Stressing that this is not a mental illness but a set of behavioural traits, Prof. Perera says that a child with Asperger’s Syndrome may stand out like a sore thumb. When he gets into his teens, with academic pressure mounting there could be clashes with parents and teachers as he will do only what he wants to do. He will find it difficult to fit into the system where nine subjects have to be studied for the Ordinary Level and three for the Advanced Level.
“This may result in serious consequences such as dropping out of school,” she warns, for though he may be very knowledgeable in abstract and complex topics such as global warming and watching the Discovery channel instead of cartoon s and movies, he may not want to write a simple essay which is a requirement to pass O/L English.
The pressure will also mount because he will be disinterested in what his peers are chatting about such as girls, pop stars, fashion trends which will lead to him being ostracized, it is learnt.
With adulthood will come a different set of issues – he may be very good at his job if it is his passion but his family life will be in disarray because he will impose a rigid routine which will seem as if he is domineering, it is learnt.
The need for those with Asperger’s Syndrome is to be identified early to be advised on behavioural changes.

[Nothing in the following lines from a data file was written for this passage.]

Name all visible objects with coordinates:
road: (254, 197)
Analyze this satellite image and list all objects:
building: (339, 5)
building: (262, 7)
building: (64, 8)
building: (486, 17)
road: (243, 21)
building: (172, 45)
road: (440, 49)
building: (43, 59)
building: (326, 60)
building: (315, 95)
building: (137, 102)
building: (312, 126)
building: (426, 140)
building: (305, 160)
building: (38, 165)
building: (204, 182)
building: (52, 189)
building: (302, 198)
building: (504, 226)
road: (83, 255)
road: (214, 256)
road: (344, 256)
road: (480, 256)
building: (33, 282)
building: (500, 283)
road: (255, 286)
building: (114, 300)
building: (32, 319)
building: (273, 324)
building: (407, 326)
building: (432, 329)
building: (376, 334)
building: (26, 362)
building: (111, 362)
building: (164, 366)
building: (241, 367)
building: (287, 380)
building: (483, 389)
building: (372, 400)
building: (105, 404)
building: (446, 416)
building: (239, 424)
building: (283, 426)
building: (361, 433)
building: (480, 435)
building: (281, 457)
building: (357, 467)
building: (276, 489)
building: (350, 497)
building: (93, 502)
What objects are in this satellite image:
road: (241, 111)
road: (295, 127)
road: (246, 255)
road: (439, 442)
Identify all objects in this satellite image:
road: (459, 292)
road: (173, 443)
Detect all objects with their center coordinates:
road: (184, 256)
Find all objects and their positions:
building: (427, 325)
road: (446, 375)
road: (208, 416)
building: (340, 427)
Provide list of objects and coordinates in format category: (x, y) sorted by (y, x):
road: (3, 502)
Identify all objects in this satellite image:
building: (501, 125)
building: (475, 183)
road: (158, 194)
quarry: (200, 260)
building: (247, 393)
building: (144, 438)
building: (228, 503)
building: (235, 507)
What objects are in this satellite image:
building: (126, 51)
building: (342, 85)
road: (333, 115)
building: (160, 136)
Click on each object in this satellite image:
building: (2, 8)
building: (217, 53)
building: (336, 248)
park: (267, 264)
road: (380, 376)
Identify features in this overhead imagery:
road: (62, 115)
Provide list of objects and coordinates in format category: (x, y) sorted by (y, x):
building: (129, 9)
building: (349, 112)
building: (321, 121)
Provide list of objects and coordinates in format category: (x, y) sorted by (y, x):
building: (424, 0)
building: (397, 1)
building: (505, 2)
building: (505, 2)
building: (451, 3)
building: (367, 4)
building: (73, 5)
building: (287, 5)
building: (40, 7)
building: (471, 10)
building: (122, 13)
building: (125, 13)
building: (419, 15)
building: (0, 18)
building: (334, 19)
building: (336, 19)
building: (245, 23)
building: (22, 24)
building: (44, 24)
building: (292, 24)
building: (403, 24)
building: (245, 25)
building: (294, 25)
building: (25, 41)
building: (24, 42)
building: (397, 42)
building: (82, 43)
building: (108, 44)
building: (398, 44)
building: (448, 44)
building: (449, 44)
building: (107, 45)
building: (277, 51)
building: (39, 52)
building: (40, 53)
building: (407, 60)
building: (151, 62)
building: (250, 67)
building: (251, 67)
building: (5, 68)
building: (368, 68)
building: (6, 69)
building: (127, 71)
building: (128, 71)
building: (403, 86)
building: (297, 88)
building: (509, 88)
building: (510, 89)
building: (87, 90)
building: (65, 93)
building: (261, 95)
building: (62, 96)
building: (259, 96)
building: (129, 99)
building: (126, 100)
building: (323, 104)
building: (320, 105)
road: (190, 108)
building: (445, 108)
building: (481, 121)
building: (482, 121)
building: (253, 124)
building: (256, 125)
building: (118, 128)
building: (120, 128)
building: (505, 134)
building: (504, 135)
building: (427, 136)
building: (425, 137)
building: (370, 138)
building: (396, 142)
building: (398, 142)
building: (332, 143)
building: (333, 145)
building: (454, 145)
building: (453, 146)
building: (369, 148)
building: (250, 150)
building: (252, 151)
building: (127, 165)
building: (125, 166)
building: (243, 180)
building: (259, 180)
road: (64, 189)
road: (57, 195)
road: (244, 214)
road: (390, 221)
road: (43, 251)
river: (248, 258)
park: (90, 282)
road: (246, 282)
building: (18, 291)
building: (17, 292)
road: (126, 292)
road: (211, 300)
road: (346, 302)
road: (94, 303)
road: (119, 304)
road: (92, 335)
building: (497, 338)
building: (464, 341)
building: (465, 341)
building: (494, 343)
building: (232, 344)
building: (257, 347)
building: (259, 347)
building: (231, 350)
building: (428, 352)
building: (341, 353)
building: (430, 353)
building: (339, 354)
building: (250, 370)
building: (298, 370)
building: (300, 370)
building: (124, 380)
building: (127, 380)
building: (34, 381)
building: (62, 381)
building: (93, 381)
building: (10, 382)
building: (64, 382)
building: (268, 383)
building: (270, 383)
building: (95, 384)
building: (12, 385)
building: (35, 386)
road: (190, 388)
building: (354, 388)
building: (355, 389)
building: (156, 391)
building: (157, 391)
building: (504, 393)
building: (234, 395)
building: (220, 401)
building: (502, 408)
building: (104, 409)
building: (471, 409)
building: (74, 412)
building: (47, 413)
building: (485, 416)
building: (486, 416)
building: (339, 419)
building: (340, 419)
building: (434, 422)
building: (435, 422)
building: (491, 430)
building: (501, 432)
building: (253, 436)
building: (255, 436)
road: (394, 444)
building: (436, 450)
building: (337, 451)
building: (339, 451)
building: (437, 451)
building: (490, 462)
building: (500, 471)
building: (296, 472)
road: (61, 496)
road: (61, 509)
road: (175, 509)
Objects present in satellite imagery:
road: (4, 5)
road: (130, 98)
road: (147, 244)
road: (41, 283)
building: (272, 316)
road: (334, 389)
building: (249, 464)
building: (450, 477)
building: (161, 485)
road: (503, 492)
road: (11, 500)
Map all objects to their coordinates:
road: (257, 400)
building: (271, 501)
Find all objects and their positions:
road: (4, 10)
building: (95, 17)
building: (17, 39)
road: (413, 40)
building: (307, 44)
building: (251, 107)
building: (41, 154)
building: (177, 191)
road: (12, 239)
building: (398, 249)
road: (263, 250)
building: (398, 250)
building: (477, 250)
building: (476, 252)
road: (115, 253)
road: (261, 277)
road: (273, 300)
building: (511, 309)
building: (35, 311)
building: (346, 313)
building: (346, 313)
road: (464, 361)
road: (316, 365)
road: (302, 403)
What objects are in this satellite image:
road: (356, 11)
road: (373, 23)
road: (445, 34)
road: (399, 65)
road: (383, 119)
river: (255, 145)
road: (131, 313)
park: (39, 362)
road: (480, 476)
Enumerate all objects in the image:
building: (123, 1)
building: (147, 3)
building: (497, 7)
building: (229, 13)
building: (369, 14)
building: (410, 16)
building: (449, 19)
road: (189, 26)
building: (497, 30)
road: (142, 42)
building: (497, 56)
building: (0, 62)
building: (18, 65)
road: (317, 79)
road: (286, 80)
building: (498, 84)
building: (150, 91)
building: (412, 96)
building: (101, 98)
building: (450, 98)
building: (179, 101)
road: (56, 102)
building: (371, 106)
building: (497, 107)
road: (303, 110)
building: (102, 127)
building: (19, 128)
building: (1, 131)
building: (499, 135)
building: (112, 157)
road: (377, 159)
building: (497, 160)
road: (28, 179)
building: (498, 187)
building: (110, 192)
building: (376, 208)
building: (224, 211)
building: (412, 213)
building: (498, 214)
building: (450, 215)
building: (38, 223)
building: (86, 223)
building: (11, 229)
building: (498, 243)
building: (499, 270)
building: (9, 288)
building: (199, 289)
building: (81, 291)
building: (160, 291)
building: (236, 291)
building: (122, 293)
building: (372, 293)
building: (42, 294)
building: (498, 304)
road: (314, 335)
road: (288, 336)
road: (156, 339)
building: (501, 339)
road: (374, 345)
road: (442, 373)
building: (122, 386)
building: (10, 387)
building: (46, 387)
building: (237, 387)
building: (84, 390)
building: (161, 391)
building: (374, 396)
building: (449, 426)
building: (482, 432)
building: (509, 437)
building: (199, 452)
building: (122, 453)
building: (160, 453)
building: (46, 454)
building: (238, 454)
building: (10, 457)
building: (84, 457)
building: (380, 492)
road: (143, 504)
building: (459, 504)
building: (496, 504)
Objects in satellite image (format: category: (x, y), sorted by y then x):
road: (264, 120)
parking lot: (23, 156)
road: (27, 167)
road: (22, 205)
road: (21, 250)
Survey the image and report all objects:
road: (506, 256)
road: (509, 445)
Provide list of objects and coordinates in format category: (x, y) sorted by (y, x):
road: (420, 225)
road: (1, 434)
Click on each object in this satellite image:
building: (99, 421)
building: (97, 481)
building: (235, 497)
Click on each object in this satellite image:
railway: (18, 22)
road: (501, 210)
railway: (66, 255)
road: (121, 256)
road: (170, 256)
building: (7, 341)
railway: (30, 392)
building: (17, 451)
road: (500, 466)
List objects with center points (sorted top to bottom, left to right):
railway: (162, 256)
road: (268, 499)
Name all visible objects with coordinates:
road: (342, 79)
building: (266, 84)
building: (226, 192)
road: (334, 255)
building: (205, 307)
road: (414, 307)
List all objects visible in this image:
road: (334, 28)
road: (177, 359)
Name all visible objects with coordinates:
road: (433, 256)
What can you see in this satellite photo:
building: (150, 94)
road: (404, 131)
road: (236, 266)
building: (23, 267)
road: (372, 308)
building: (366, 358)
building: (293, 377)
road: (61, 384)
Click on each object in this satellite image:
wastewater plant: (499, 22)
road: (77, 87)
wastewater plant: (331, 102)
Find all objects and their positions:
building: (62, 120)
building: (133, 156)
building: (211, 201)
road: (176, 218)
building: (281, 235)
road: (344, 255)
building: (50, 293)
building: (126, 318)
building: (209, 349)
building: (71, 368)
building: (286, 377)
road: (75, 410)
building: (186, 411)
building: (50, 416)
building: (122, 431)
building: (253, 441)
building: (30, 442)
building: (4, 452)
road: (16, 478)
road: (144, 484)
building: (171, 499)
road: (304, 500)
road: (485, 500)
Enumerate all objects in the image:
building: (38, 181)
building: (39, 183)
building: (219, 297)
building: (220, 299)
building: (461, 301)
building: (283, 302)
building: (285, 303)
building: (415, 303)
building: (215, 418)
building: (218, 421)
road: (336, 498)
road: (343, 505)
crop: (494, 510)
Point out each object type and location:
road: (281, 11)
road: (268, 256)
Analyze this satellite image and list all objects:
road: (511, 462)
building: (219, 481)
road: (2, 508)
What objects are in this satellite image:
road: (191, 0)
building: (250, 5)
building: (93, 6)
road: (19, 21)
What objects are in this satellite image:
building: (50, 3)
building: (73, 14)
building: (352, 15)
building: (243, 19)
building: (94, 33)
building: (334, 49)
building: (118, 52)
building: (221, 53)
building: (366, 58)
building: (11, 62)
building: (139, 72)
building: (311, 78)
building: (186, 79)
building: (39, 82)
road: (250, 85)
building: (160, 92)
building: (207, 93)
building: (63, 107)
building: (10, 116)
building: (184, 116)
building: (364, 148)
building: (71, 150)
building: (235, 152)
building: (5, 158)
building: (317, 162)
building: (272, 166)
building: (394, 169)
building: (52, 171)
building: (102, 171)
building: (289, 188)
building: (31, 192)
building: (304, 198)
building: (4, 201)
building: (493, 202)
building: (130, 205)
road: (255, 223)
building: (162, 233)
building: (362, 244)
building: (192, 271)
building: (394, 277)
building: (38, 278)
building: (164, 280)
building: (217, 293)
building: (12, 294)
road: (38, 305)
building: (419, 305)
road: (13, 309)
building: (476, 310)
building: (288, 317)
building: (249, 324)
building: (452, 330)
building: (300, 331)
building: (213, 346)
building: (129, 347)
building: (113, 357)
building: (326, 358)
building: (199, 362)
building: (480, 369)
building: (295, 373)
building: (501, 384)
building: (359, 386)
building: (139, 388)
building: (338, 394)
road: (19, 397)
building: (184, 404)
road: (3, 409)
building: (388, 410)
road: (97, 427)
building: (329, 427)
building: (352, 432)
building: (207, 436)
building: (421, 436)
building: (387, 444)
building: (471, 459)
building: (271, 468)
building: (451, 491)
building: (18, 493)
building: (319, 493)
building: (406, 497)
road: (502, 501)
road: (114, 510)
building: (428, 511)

They have a collection of traits which form a unique personality, adds Prof. Perera.
Sri Lanka long way to go
Other countries have made special provisions for children with Asperger’s Syndrome to enhance their abilities so that they become useful contributors to development, points out Prof. Perera, lamenting that Sri Lanka, however, has a long way to go. Their knowledge and skill in sustaining focus and attention have been channelled to the computer field to produce micro-chips and software, she cites as an example.
This autism spectrum disorder is named after the Austrian Paediatrician, Hans Asperger who studied and described way back in 1944, children who could not relate to their peers, did not possess non-verbal communication skills and seemed to be social misfits.
Among the rich and famous who had these traits, an internet search reveals, are physicists Albert Einstein (who provided the theory of relativity) and Isaac Newton; a Founding Father of America, Benjamin Franklin (who was not given the task of writing the Declaration of Independence by his peers because they feared that he would conceal a joke in it); America’s first President George Washington, another American President, Abraham Lincoln; King Louis IV of France, French Emperor Napoleon Bonaparte; Russian Empress Catherine the Great; Macedonian King Alexander the Great; Greek philosopher Socrates; painters Leonardo da Vinci of ‘Mona Lisa’ fame and Vincent van Gogh; composer Ludwig van Beethoven; dramatist William Shakespeare; author Virginia Woolf; King of Rock, Elvis Presley; actors Robin Williams, Tom Hanks, Marilyn Monroe and Clark Gable; and even Bill Gates though he has never admitted it with the list going on.